# Page extract

___

In this Agreement, the party which is contracting to receive services shall be
referred to as "SAC", and the party who will be providing the services shall be
referred to as "SSC".
SSC has a background in performing all customer service functions to support all
marketing, sales and distribution requirements of a manufacturer of goods. SSC
is skilled in accounting, communications and electronic information systems
utilization, and is willing to provide services to SAC based on this background.
SAC desires to have services provided by SSC.
Therefore, the parties agree as follows:
1. DESCRIPTION OF SERVICES. Beginning on December 15, 1996, SSC will
provide the following services, (collectively the "Services"). Customer setup
for sales order entry. Invoicing, order tracking, distribution center
coordination, all daily accounting functions (credits, debits, taxes, multi-
currency interchanges, customer accrual, cash discount management, journal
postings, general ledger transactions, overdue receivable management, aged trial
balance reporting), sales forecasting and planning, category budgeting and any
other normal daily service that is reasonably expected by SAC. Implement
"GoldMine" contact management system into SAC's information flow. Implement
Lotus CC Mail connectively between SSC and SAC. SSC shall keep current in
computer technology and update SAC's computer systems when appropriate.
2. PERFORMANCE OF SERVICES. The manner in which services are to be
performed and the specific hours to be worked by SSC shall be determined by SSC.
SAC will rely on SSC to work as many hours as may be reasonably necessary to
fulfill SSC's obligations under this Agreement.
3. PAYMENT. SAC will pay a fee to SSC based on five thousand ($5,000.00)
per month for services provided by SSC. This fee shall be payable semi-monthly,
no later than fifteen days after the end of each applicable two week period
during which Services were performed until such time that SAC's needs and volume
of business outstrip SSC's ability to perform all tasks at the agreed to monthly
fee. At such time, SSC requires that the fee be reviewed and a new fee be
agreed upon that compensates SSC for the new level or volume of services
rendered of, if an agreement cannot be reached, this agreement shall be deemed
null and void and all SAC data, including all computer disks and paperwork,
shall be returned immediately to SAC. Should SSC unreasonably delay the process
of turning over the information to SAC, SSC shall be liable for any damages
suffered by SAC. Upon termination of this Agreement, payments under this
paragraph shall cease; provided, however, that SSC shall be entitled to payments
for periods or partial periods that occurred prior to the date of termination
and for which SSC has not yet been paid. SAC shall reimburse SSC for postage and
computer related telephone charges.

___

# Exercise data
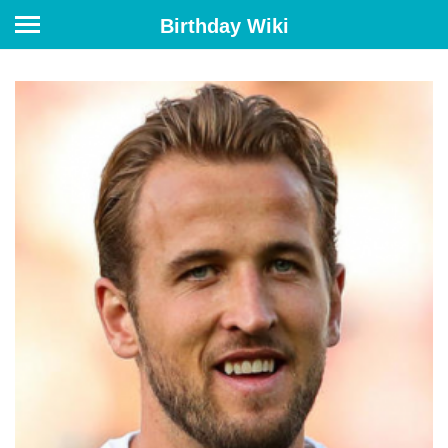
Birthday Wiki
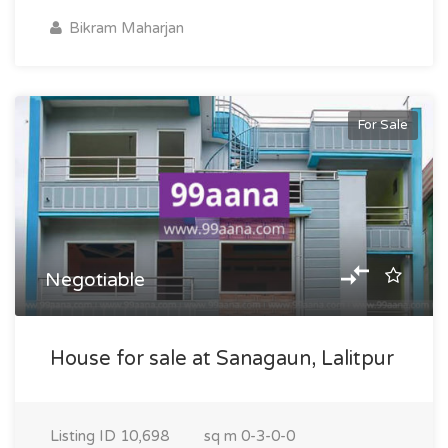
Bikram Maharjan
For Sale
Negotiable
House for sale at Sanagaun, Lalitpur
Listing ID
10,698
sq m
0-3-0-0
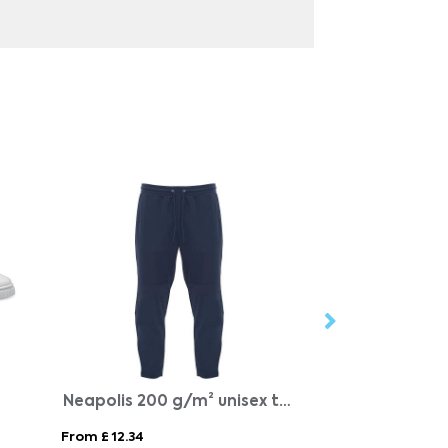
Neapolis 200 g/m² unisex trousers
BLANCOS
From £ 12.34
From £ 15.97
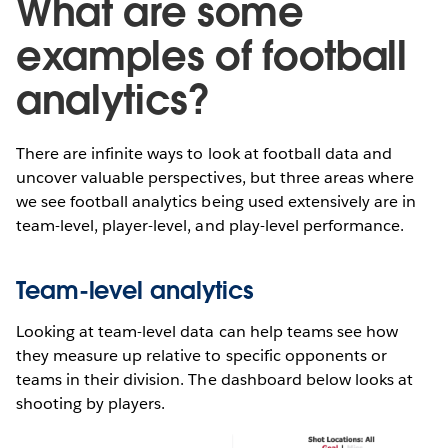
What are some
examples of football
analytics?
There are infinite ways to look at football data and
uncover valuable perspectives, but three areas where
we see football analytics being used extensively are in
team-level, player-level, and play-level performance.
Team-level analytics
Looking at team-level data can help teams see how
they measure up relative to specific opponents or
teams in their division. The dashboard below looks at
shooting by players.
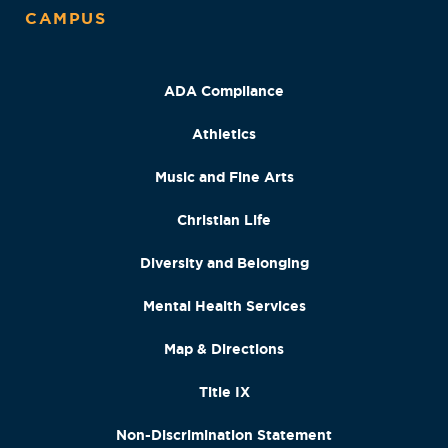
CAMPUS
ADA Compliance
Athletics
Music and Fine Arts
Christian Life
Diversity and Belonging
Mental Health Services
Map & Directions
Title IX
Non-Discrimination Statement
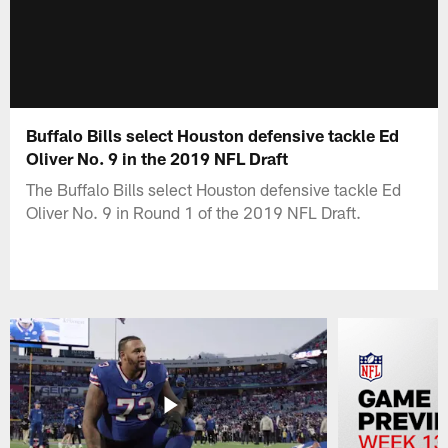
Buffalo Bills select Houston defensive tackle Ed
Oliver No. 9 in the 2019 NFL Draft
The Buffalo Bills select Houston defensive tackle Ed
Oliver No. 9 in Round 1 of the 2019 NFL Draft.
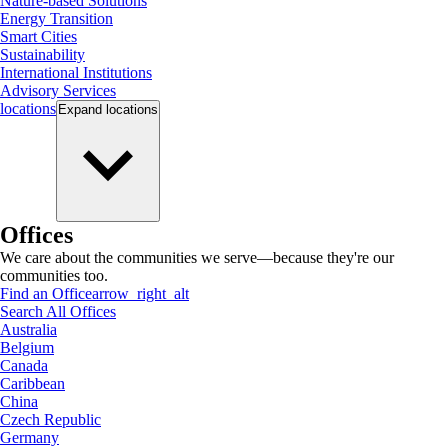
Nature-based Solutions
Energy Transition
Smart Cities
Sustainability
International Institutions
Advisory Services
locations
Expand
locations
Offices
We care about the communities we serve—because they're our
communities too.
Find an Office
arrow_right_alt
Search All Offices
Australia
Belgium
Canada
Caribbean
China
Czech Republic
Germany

___

# Work to complete
**A.** According to the services agreement, on what date does SSC begin providing the Services?
**B.** Resume the services agreement after its final sentence, keeping its numbered-section style.

# Your written answers
**A.** December 15, 1996.

**B.**
4. SUPPORT SERVICES. SAC will provide the following support services for the
benefit of SSC:
- company stationery and business cards for managers. No literature shall
be distributed without prior approval of SAC.
5. NEW PROJECT ARRIVAL. SSC and SAC recognizes that SSC's services will
include working on various projects for SAC. SSC shall obtain the approval of
SAC prior to the commencement of a new project.
6. TERM/TERMINATION. This Agreement may be terminated by either party upon 45
days written notice to the other party, unless the termination is for cause.
7. RELATIONSHIP OF PARTIES. It is understood by the parties that SSC is an
independent contractor with respect to SAC, and not an employee of SAC. SAC
will not provide fringe benefits, including health insurance benefits, paid
vacation, or any other employee benefit, for the benefit of SSC. SSC shall
provide appropriate liability insurance and worker's compensation insurance.
8. DISCLOSURE. SSC is required to disclose any outside activities or
interests, including ownership or participation in the development of prior
inventions, that conflict or may conflict with the best interests of SAC.
Prompt disclosure is required under this paragraph if the activity or interest
is related, directly or indirectly, to:
- a product or product line of SAC
- a manufacturing process of SAC
- any activity that SSC may be involved with on behalf of SAC
Failure to disclose shall be deemed cause for termination.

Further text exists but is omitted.